• WHAT YOU WILL DO
Pictures stay out of the copy. Retype exactly the lines below from the one with "pinky tip: (213, 278)" through the one with "pinky mcp: (258, 531)".

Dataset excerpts
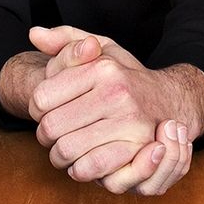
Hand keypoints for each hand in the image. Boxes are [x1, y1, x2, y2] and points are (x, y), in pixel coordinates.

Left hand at [24, 26, 203, 195]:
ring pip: (66, 150)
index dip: (35, 108)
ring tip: (65, 148)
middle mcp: (117, 93)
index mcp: (102, 68)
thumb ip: (65, 40)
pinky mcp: (138, 149)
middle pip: (50, 127)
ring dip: (59, 155)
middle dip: (45, 135)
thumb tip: (34, 34)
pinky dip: (79, 169)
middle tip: (54, 134)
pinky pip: (90, 167)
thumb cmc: (125, 76)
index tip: (45, 111)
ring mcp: (130, 122)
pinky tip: (82, 161)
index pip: (41, 98)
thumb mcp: (101, 49)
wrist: (169, 101)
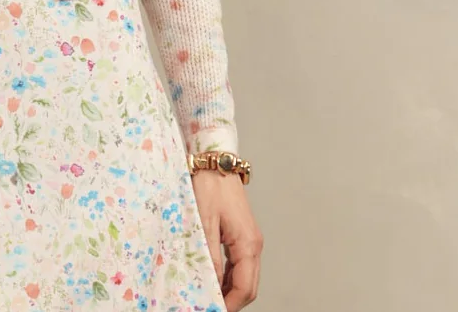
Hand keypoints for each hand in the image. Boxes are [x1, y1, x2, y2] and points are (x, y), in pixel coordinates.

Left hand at [192, 170, 262, 308]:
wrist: (216, 161)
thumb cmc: (210, 187)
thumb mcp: (204, 223)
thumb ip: (208, 255)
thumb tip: (209, 284)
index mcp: (248, 244)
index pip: (245, 287)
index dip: (230, 304)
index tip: (213, 310)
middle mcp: (253, 244)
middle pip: (248, 285)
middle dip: (232, 300)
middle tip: (210, 305)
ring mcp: (249, 239)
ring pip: (245, 276)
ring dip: (230, 290)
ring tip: (209, 295)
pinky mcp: (242, 233)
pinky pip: (239, 263)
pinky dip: (228, 276)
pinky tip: (213, 278)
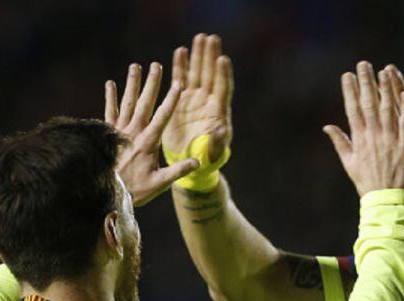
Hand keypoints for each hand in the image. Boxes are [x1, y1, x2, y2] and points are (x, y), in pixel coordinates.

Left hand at [105, 62, 198, 205]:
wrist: (107, 192)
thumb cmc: (135, 189)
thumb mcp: (160, 183)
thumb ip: (178, 171)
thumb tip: (198, 163)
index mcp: (149, 142)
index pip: (163, 116)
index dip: (171, 99)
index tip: (178, 83)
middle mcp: (134, 132)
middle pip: (145, 103)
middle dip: (152, 84)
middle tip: (156, 65)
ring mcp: (119, 131)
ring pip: (127, 102)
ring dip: (132, 84)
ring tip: (136, 66)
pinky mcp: (107, 133)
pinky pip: (109, 111)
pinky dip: (110, 97)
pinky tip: (110, 84)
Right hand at [162, 33, 232, 162]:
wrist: (190, 159)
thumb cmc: (206, 158)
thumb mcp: (213, 152)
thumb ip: (218, 141)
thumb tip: (223, 129)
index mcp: (218, 111)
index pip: (222, 88)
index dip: (222, 74)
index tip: (222, 59)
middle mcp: (208, 101)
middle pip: (211, 74)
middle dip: (211, 56)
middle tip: (211, 38)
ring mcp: (195, 98)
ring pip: (197, 72)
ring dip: (198, 55)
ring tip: (199, 37)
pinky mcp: (181, 99)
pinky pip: (181, 78)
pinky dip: (181, 65)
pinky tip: (181, 51)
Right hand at [323, 61, 403, 196]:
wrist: (386, 202)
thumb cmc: (368, 185)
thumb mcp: (350, 164)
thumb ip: (340, 143)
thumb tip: (327, 126)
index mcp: (359, 141)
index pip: (352, 110)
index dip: (349, 91)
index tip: (347, 75)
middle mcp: (373, 138)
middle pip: (368, 105)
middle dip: (365, 83)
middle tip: (364, 64)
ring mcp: (390, 141)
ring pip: (388, 110)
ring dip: (386, 89)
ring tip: (385, 71)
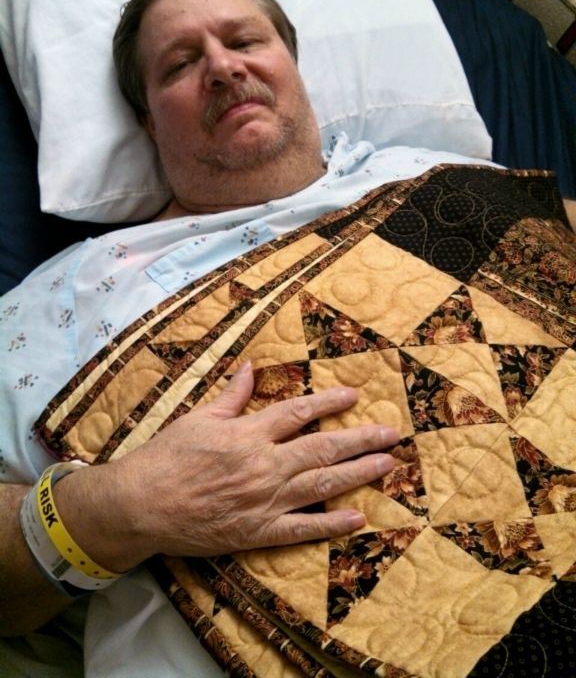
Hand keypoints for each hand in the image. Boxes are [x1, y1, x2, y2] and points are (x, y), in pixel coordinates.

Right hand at [55, 362, 397, 569]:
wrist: (142, 504)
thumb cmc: (167, 457)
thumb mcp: (200, 418)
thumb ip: (232, 395)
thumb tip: (252, 367)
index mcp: (250, 433)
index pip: (299, 412)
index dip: (329, 402)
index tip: (355, 395)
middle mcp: (265, 464)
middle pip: (322, 448)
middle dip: (361, 439)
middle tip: (392, 435)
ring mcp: (265, 500)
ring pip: (321, 485)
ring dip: (357, 474)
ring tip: (386, 465)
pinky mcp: (258, 531)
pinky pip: (300, 528)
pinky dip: (329, 524)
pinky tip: (356, 518)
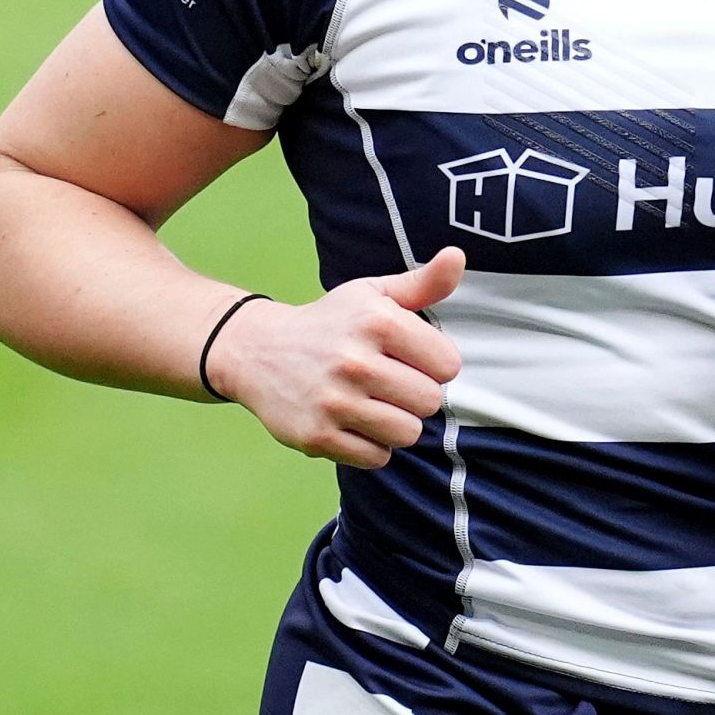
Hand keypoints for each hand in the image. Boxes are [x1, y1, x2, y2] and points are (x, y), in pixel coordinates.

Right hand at [206, 245, 465, 466]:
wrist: (257, 352)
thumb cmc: (330, 323)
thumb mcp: (373, 295)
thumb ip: (423, 283)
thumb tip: (457, 257)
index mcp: (377, 321)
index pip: (448, 365)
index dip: (433, 364)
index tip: (409, 358)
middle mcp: (354, 361)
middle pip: (430, 402)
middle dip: (415, 396)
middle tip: (388, 383)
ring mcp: (334, 401)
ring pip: (407, 433)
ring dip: (396, 424)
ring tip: (373, 404)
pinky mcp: (317, 435)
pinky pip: (376, 457)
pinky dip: (370, 445)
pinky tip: (351, 422)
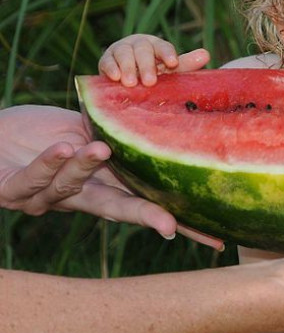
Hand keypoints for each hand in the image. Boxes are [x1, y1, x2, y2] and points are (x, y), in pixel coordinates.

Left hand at [0, 105, 223, 249]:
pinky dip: (48, 164)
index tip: (215, 237)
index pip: (147, 203)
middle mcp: (78, 197)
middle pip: (117, 210)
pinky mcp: (10, 190)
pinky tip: (62, 148)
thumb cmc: (47, 130)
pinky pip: (32, 180)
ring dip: (85, 169)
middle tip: (170, 225)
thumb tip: (179, 95)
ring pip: (70, 189)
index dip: (180, 220)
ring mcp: (43, 198)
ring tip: (100, 148)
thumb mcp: (92, 127)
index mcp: (103, 183)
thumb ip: (128, 124)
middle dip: (144, 218)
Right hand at [99, 34, 209, 86]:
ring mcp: (121, 50)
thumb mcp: (170, 69)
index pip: (163, 46)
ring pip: (124, 53)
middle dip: (147, 65)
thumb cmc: (154, 71)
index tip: (172, 64)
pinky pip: (106, 61)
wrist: (126, 76)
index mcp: (157, 45)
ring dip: (127, 68)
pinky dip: (110, 68)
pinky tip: (114, 78)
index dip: (168, 53)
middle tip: (150, 81)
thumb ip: (186, 64)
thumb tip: (207, 54)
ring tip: (131, 83)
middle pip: (143, 50)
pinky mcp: (105, 59)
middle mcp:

• ANSWER BOX
pinky tip: (213, 278)
Hand keypoints for each hand in the image. Boxes are [x1, y1, x2, y2] and points are (x, y), in pixel coordinates.

Left hand at [105, 62, 198, 205]:
wrist: (107, 192)
thumb cmc: (135, 189)
thumb mcp: (160, 183)
thumb ip: (178, 171)
thumb tip: (198, 163)
index mcp: (149, 142)
index pip: (163, 116)
index dip: (171, 99)
index tip: (178, 83)
middle mcp: (134, 132)
middle pip: (145, 103)
middle dip: (152, 84)
middle tip: (156, 65)
ring mcp: (119, 131)
ring pip: (127, 102)
ring dip: (132, 84)
ring tip: (136, 66)
pinky mcp: (107, 133)
pinky pip: (109, 111)
pinky dip: (110, 97)
pinky tip: (110, 84)
Right hand at [162, 33, 232, 162]:
wrist: (190, 159)
thumb cmc: (206, 158)
thumb mcp: (213, 152)
thumb ip: (218, 141)
thumb tip: (223, 129)
index mcp: (218, 111)
index pip: (222, 88)
index dip: (222, 74)
index tip: (222, 59)
middle mcp: (208, 101)
middle pip: (211, 74)
middle dip: (211, 56)
middle tip: (211, 38)
ring mcp: (195, 98)
ring pip: (197, 72)
ring dip: (198, 55)
ring tip: (199, 37)
pinky mcp: (181, 99)
pinky pip: (181, 78)
pinky dip: (181, 65)
pinky tip: (181, 51)
Right hand at [323, 61, 403, 196]:
wrist: (386, 202)
thumb cmc: (368, 185)
thumb mcp: (350, 164)
thumb ip: (340, 143)
thumb tip: (327, 126)
index mcp: (359, 141)
index pip: (352, 110)
index dip: (349, 91)
index tip: (347, 75)
middle mcp: (373, 138)
middle pip: (368, 105)
middle dip: (365, 83)
middle tip: (364, 64)
ring mcp: (390, 141)
ring pip: (388, 110)
ring dip: (386, 89)
ring tip: (385, 71)
Hand keypoints for each hand in the image. Boxes are [x1, y1, x2, y2] and points are (x, y), in pixel coordinates.

Right hand at [55, 362, 397, 569]:
wrist: (142, 504)
thumb cmc: (167, 457)
thumb mcp: (200, 418)
thumb ip: (232, 395)
thumb tip: (252, 367)
index mcp: (250, 433)
index pip: (299, 412)
index dip: (329, 402)
index tip: (355, 395)
middle mcp: (265, 464)
middle pip: (322, 448)
middle dip: (361, 439)
middle tip: (392, 435)
ring mcp: (265, 500)
ring pip: (321, 485)
ring dip: (357, 474)
ring tip: (386, 465)
pinky mcp: (258, 531)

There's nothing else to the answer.